■ **About this exercise**
Below are the records; give again exactly the lines from the one containing "26: (360, 160, 1.86)" through the one containing "50: (369, 149, 1.79)", leaving out pictures.
------------------------------------------------
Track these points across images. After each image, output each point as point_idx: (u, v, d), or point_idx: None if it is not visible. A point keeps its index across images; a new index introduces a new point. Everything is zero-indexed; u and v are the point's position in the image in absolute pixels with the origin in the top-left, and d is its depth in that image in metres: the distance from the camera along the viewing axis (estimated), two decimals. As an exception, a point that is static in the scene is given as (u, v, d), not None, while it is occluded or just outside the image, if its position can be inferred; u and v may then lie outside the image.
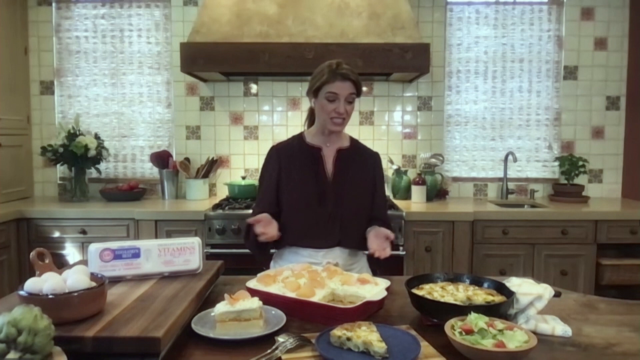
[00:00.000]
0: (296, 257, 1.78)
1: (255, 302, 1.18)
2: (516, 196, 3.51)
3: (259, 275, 1.43)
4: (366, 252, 1.80)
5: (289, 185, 1.80)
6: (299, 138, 1.89)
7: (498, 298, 1.23)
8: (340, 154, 1.84)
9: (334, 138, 1.85)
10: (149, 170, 3.53)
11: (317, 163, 1.82)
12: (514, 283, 1.24)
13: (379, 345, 1.00)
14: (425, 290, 1.27)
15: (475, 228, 2.89)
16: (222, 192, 3.44)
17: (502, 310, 1.16)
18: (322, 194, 1.78)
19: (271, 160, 1.86)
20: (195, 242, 1.41)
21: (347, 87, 1.71)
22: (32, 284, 1.05)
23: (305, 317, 1.25)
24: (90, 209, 2.94)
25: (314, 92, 1.76)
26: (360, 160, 1.86)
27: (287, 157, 1.84)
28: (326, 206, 1.76)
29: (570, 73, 3.48)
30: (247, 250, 2.74)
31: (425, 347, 1.06)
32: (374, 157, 1.92)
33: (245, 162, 3.53)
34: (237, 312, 1.15)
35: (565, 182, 3.38)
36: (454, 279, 1.37)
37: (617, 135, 3.51)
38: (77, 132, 3.20)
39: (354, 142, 1.91)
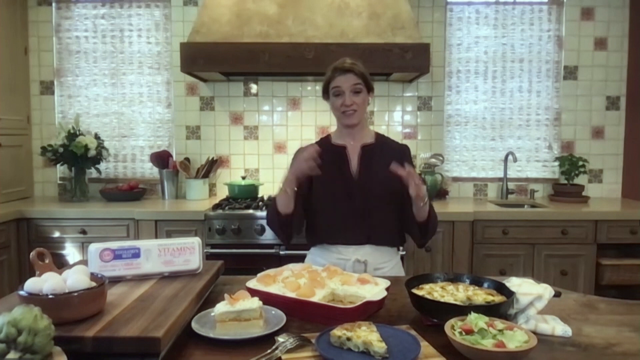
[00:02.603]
0: (326, 253, 1.80)
1: (255, 302, 1.17)
2: (516, 196, 3.51)
3: (259, 275, 1.43)
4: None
5: (318, 183, 1.81)
6: (325, 139, 1.92)
7: (498, 298, 1.23)
8: (364, 150, 1.85)
9: (357, 135, 1.85)
10: (149, 170, 3.53)
11: (343, 161, 1.83)
12: (514, 283, 1.24)
13: (379, 345, 1.00)
14: (425, 290, 1.27)
15: (475, 228, 2.89)
16: (222, 192, 3.44)
17: (502, 310, 1.16)
18: (349, 191, 1.79)
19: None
20: (195, 242, 1.41)
21: (349, 78, 1.75)
22: (32, 284, 1.05)
23: (305, 317, 1.25)
24: (90, 209, 2.94)
25: (326, 94, 1.82)
26: (386, 155, 1.84)
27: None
28: (353, 203, 1.77)
29: (570, 73, 3.48)
30: (247, 250, 2.78)
31: (425, 347, 1.06)
32: (402, 150, 1.90)
33: (245, 162, 3.53)
34: (237, 312, 1.15)
35: (565, 182, 3.38)
36: (454, 279, 1.37)
37: (617, 135, 3.51)
38: (77, 132, 3.20)
39: (380, 138, 1.91)
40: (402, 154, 1.88)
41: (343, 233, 1.78)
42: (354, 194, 1.78)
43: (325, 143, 1.89)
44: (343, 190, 1.79)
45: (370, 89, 1.81)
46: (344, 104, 1.75)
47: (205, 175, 3.34)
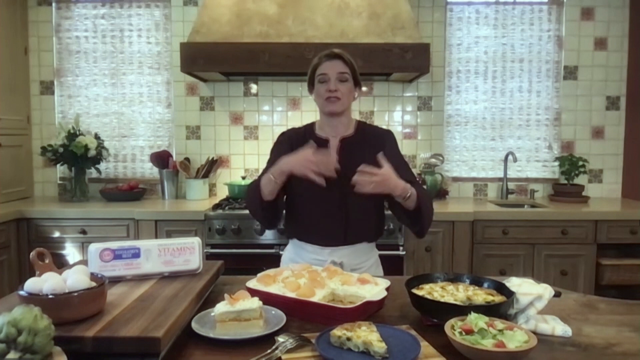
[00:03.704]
0: (303, 253, 1.79)
1: (255, 302, 1.17)
2: (516, 196, 3.51)
3: (259, 275, 1.43)
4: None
5: (297, 176, 1.79)
6: (309, 128, 1.88)
7: (498, 298, 1.23)
8: (343, 143, 1.81)
9: (340, 127, 1.81)
10: (149, 170, 3.53)
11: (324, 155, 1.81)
12: (514, 283, 1.24)
13: (379, 345, 1.00)
14: (425, 290, 1.27)
15: (475, 228, 2.89)
16: (222, 192, 3.44)
17: (502, 310, 1.16)
18: (328, 185, 1.75)
19: (283, 144, 1.84)
20: (195, 242, 1.41)
21: (336, 65, 1.72)
22: (32, 284, 1.04)
23: (305, 317, 1.25)
24: (90, 209, 2.94)
25: (311, 83, 1.79)
26: (366, 146, 1.80)
27: (298, 145, 1.81)
28: (332, 197, 1.74)
29: (570, 73, 3.49)
30: (247, 250, 2.78)
31: (425, 347, 1.06)
32: (382, 137, 1.84)
33: (245, 162, 3.53)
34: (237, 312, 1.15)
35: (565, 182, 3.38)
36: (454, 279, 1.37)
37: (617, 135, 3.51)
38: (77, 132, 3.20)
39: (361, 127, 1.86)
40: (382, 141, 1.82)
41: (320, 230, 1.75)
42: (333, 187, 1.74)
43: (309, 132, 1.86)
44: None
45: (357, 83, 1.77)
46: (329, 89, 1.71)
47: (205, 175, 3.34)
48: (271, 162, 1.85)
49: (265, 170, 1.84)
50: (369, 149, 1.79)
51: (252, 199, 1.74)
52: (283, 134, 1.89)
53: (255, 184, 1.72)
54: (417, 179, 1.86)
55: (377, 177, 1.51)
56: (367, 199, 1.76)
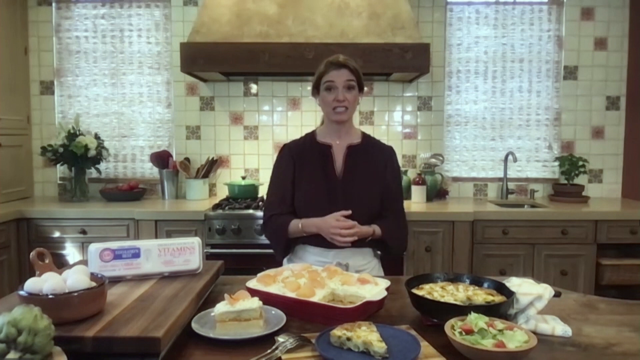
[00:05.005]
0: (307, 255, 1.80)
1: (255, 302, 1.17)
2: (516, 196, 3.51)
3: (259, 275, 1.43)
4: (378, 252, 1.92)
5: (300, 183, 1.81)
6: (310, 136, 1.91)
7: (498, 298, 1.23)
8: (350, 150, 1.83)
9: (344, 134, 1.84)
10: (149, 170, 3.53)
11: (327, 160, 1.82)
12: (514, 283, 1.24)
13: (379, 345, 1.00)
14: (425, 290, 1.27)
15: (475, 228, 2.89)
16: (222, 192, 3.44)
17: (502, 310, 1.16)
18: (332, 191, 1.78)
19: (285, 157, 1.87)
20: (195, 242, 1.41)
21: (343, 74, 1.74)
22: (32, 284, 1.05)
23: (305, 317, 1.25)
24: (90, 209, 2.94)
25: (316, 88, 1.80)
26: (371, 156, 1.85)
27: (299, 155, 1.85)
28: (335, 204, 1.76)
29: (570, 73, 3.48)
30: (247, 250, 2.79)
31: (425, 347, 1.06)
32: (387, 152, 1.89)
33: (245, 162, 3.53)
34: (237, 312, 1.15)
35: (565, 182, 3.38)
36: (454, 279, 1.37)
37: (617, 135, 3.51)
38: (77, 132, 3.20)
39: (366, 138, 1.90)
40: (387, 156, 1.88)
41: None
42: (337, 193, 1.78)
43: (310, 140, 1.88)
44: (326, 189, 1.78)
45: (361, 88, 1.80)
46: (336, 99, 1.74)
47: (205, 175, 3.34)
48: (277, 178, 1.87)
49: (272, 190, 1.87)
50: (373, 161, 1.85)
51: (275, 235, 1.83)
52: (284, 147, 1.91)
53: (281, 226, 1.79)
54: (403, 202, 1.94)
55: (352, 231, 1.69)
56: (368, 205, 1.78)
------------------------------------------------
■ **Result**
26: (360, 160, 1.86)
27: (287, 157, 1.84)
28: (326, 206, 1.76)
29: (570, 73, 3.48)
30: (247, 250, 2.74)
31: (425, 347, 1.06)
32: (374, 157, 1.92)
33: (245, 162, 3.53)
34: (237, 312, 1.15)
35: (565, 182, 3.38)
36: (454, 279, 1.37)
37: (617, 135, 3.51)
38: (77, 132, 3.20)
39: (354, 142, 1.91)
[00:02.603]
0: (326, 253, 1.80)
1: (255, 302, 1.17)
2: (516, 196, 3.51)
3: (259, 275, 1.43)
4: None
5: (318, 183, 1.81)
6: (325, 139, 1.92)
7: (498, 298, 1.23)
8: (364, 150, 1.85)
9: (357, 135, 1.85)
10: (149, 170, 3.53)
11: (343, 161, 1.83)
12: (514, 283, 1.24)
13: (379, 345, 1.00)
14: (425, 290, 1.27)
15: (475, 228, 2.89)
16: (222, 192, 3.44)
17: (502, 310, 1.16)
18: (349, 191, 1.79)
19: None
20: (195, 242, 1.41)
21: (349, 78, 1.75)
22: (32, 284, 1.05)
23: (305, 317, 1.25)
24: (90, 209, 2.94)
25: (326, 94, 1.82)
26: (386, 155, 1.84)
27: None
28: (353, 203, 1.77)
29: (570, 73, 3.48)
30: (247, 250, 2.78)
31: (425, 347, 1.06)
32: (402, 150, 1.90)
33: (245, 162, 3.53)
34: (237, 312, 1.15)
35: (565, 182, 3.38)
36: (454, 279, 1.37)
37: (617, 135, 3.51)
38: (77, 132, 3.20)
39: (380, 138, 1.91)
40: (402, 154, 1.88)
41: (343, 233, 1.78)
42: (354, 194, 1.78)
43: (325, 143, 1.89)
44: (343, 190, 1.79)
45: (370, 89, 1.81)
46: (344, 104, 1.75)
47: (205, 175, 3.34)
[00:03.704]
0: (303, 253, 1.79)
1: (255, 302, 1.17)
2: (516, 196, 3.51)
3: (259, 275, 1.43)
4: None
5: (297, 176, 1.79)
6: (309, 128, 1.88)
7: (498, 298, 1.23)
8: (343, 143, 1.81)
9: (340, 127, 1.81)
10: (149, 170, 3.53)
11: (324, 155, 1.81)
12: (514, 283, 1.24)
13: (379, 345, 1.00)
14: (425, 290, 1.27)
15: (475, 228, 2.89)
16: (222, 192, 3.44)
17: (502, 310, 1.16)
18: (328, 185, 1.75)
19: (283, 144, 1.84)
20: (195, 242, 1.41)
21: (336, 65, 1.72)
22: (32, 284, 1.04)
23: (305, 317, 1.25)
24: (90, 209, 2.94)
25: (311, 83, 1.79)
26: (366, 146, 1.80)
27: (298, 145, 1.81)
28: (332, 197, 1.74)
29: (570, 73, 3.49)
30: (247, 250, 2.78)
31: (425, 347, 1.06)
32: (382, 137, 1.84)
33: (245, 162, 3.53)
34: (237, 312, 1.15)
35: (565, 182, 3.38)
36: (454, 279, 1.37)
37: (617, 135, 3.51)
38: (77, 132, 3.20)
39: (361, 127, 1.86)
40: (382, 141, 1.82)
41: (320, 230, 1.75)
42: (333, 187, 1.74)
43: (309, 132, 1.86)
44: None
45: (357, 83, 1.77)
46: (329, 89, 1.71)
47: (205, 175, 3.34)
48: (271, 162, 1.85)
49: (265, 170, 1.84)
50: (369, 149, 1.79)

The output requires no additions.